§ GIVEN ENTRIES:
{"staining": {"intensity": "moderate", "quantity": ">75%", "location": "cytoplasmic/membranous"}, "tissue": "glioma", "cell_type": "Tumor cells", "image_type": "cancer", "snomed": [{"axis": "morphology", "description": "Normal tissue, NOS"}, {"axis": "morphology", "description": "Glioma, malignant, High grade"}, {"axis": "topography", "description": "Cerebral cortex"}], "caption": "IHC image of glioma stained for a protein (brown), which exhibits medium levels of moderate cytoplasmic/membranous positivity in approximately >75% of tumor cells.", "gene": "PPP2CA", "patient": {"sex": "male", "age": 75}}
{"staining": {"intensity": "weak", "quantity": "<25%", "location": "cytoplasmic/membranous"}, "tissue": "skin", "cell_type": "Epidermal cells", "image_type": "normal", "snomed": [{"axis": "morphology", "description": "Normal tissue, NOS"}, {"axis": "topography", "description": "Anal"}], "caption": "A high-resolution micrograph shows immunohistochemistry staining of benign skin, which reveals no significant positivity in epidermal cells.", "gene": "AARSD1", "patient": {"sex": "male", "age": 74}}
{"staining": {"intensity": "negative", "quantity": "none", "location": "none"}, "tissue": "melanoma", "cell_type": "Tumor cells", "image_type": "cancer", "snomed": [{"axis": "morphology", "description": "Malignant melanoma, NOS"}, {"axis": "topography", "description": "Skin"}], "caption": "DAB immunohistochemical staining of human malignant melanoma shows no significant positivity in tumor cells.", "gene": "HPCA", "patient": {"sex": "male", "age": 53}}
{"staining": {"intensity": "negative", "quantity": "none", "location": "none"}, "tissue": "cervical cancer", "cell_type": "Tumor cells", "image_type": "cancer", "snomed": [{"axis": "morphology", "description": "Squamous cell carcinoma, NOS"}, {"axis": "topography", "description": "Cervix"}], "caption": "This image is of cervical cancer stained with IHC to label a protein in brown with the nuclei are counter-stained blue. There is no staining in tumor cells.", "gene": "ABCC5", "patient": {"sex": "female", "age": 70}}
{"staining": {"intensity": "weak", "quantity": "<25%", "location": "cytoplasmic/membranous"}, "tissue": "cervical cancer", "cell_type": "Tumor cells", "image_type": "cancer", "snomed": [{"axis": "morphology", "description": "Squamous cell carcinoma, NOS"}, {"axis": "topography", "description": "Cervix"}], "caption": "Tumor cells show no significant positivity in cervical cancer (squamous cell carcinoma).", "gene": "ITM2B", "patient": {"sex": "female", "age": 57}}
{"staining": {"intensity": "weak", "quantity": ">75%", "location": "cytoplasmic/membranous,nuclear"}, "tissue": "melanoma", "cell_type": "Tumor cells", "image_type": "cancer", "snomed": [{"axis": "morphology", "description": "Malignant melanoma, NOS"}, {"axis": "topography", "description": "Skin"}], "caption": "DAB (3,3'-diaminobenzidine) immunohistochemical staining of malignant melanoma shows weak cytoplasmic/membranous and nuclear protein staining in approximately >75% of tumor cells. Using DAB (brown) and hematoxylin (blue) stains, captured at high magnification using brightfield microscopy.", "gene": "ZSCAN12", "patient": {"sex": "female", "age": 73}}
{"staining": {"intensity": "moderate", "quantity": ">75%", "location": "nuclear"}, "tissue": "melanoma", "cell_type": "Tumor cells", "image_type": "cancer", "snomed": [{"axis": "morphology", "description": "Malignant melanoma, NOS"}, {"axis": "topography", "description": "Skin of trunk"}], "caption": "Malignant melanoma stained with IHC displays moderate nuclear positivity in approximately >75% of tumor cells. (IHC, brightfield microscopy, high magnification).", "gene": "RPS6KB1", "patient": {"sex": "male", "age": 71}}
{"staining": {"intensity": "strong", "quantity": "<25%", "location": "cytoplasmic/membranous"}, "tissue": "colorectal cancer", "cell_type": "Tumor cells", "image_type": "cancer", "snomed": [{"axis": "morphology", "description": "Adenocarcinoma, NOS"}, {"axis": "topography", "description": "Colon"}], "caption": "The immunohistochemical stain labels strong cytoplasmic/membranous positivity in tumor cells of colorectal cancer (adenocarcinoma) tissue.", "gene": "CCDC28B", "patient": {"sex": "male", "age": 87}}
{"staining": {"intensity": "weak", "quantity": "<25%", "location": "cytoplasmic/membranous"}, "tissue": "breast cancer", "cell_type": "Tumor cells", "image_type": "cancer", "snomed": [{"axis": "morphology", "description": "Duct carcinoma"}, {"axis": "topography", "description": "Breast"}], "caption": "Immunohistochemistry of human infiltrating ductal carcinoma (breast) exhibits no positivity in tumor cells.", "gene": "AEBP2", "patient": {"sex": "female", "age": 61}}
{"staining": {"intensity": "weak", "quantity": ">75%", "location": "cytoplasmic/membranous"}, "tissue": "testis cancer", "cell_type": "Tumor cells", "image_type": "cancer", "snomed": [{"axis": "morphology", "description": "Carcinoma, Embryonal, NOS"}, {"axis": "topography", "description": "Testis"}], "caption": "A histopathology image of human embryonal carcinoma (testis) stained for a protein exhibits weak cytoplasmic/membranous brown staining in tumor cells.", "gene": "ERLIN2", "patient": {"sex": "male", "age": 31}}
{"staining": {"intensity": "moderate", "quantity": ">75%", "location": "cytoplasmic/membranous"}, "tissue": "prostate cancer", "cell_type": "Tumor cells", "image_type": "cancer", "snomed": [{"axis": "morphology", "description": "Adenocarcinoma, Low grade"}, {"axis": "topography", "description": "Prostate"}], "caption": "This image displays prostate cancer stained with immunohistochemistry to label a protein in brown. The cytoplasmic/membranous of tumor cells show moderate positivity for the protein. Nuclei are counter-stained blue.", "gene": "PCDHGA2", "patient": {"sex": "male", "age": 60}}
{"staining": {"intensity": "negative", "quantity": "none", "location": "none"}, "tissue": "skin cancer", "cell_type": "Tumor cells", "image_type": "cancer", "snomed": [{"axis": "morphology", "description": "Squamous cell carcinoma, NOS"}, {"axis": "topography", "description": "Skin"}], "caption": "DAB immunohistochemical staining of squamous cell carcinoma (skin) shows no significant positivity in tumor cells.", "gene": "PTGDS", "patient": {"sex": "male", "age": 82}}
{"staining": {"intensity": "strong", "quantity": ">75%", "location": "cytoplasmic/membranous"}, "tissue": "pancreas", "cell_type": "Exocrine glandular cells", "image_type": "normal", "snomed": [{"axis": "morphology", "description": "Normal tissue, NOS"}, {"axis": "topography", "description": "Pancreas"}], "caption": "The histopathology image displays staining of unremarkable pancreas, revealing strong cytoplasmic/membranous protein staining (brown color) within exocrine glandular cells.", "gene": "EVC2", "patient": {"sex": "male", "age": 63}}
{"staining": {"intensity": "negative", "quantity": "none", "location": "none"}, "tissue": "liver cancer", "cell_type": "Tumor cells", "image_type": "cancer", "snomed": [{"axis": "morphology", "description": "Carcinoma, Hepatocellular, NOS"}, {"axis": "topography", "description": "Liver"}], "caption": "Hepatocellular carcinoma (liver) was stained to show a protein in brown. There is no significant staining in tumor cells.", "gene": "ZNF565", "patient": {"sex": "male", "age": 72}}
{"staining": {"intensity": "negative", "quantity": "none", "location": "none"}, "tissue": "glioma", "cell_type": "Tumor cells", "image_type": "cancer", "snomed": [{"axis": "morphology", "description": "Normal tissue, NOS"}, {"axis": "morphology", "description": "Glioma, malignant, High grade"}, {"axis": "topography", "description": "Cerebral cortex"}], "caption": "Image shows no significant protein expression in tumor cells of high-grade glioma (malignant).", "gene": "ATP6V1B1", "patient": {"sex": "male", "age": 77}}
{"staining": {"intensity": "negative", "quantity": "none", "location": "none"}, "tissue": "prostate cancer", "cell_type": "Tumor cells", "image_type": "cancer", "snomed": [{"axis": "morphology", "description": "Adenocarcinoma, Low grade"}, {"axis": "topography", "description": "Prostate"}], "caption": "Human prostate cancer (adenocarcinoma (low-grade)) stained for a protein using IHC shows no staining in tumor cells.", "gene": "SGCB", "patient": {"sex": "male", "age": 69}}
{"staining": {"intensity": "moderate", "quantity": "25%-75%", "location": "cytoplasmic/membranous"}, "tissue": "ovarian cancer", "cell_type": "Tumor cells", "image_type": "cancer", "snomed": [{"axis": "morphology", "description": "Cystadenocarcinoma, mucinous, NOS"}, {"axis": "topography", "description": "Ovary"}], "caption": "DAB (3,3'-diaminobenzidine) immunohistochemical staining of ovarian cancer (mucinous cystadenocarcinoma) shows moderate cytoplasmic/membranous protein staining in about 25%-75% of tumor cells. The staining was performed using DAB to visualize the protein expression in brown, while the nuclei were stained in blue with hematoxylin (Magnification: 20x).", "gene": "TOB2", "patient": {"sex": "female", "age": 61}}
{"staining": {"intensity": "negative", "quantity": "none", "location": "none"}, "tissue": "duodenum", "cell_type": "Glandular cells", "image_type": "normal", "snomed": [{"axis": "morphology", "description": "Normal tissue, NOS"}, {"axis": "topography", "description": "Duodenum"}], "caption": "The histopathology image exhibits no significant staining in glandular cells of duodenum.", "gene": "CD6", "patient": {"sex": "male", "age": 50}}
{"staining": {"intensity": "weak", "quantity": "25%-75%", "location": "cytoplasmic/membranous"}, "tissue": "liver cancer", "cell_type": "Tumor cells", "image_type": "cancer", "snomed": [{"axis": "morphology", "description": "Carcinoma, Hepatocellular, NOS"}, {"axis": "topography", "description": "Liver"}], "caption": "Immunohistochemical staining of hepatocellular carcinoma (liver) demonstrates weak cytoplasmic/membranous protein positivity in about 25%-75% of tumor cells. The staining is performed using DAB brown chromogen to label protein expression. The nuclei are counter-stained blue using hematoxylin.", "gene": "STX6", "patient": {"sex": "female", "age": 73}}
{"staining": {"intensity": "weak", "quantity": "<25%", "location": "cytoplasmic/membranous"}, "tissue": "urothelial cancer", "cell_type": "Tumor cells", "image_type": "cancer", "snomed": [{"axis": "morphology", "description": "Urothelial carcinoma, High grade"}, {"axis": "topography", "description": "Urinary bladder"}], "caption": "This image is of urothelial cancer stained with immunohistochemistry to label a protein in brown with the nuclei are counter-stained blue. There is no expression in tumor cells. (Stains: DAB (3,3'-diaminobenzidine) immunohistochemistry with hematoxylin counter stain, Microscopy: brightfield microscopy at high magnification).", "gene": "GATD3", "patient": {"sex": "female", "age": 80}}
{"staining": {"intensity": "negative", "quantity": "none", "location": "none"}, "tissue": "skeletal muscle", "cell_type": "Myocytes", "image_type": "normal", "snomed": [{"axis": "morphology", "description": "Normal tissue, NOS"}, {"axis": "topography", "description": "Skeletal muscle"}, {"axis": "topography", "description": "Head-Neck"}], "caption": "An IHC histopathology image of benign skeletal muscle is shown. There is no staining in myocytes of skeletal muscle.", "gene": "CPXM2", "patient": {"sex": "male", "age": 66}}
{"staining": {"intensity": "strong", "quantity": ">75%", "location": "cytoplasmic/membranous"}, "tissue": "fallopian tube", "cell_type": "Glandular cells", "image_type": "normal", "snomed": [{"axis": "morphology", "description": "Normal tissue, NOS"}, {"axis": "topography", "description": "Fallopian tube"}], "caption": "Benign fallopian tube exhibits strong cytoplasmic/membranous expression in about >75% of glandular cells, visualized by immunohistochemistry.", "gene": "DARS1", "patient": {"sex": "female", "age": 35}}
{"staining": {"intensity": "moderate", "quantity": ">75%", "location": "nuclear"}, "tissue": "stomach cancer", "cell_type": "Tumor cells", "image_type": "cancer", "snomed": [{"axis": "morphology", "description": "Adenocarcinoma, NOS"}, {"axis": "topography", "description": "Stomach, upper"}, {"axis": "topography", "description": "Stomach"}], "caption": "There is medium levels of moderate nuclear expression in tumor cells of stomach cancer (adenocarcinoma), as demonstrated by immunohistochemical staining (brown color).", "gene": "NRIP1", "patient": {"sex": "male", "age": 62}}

§ WHAT YOU WILL DO:
Determine the number of lines in the listing that hold the word "glioma", and supply that number and nothing further.

§ RESPONSE AREA:
2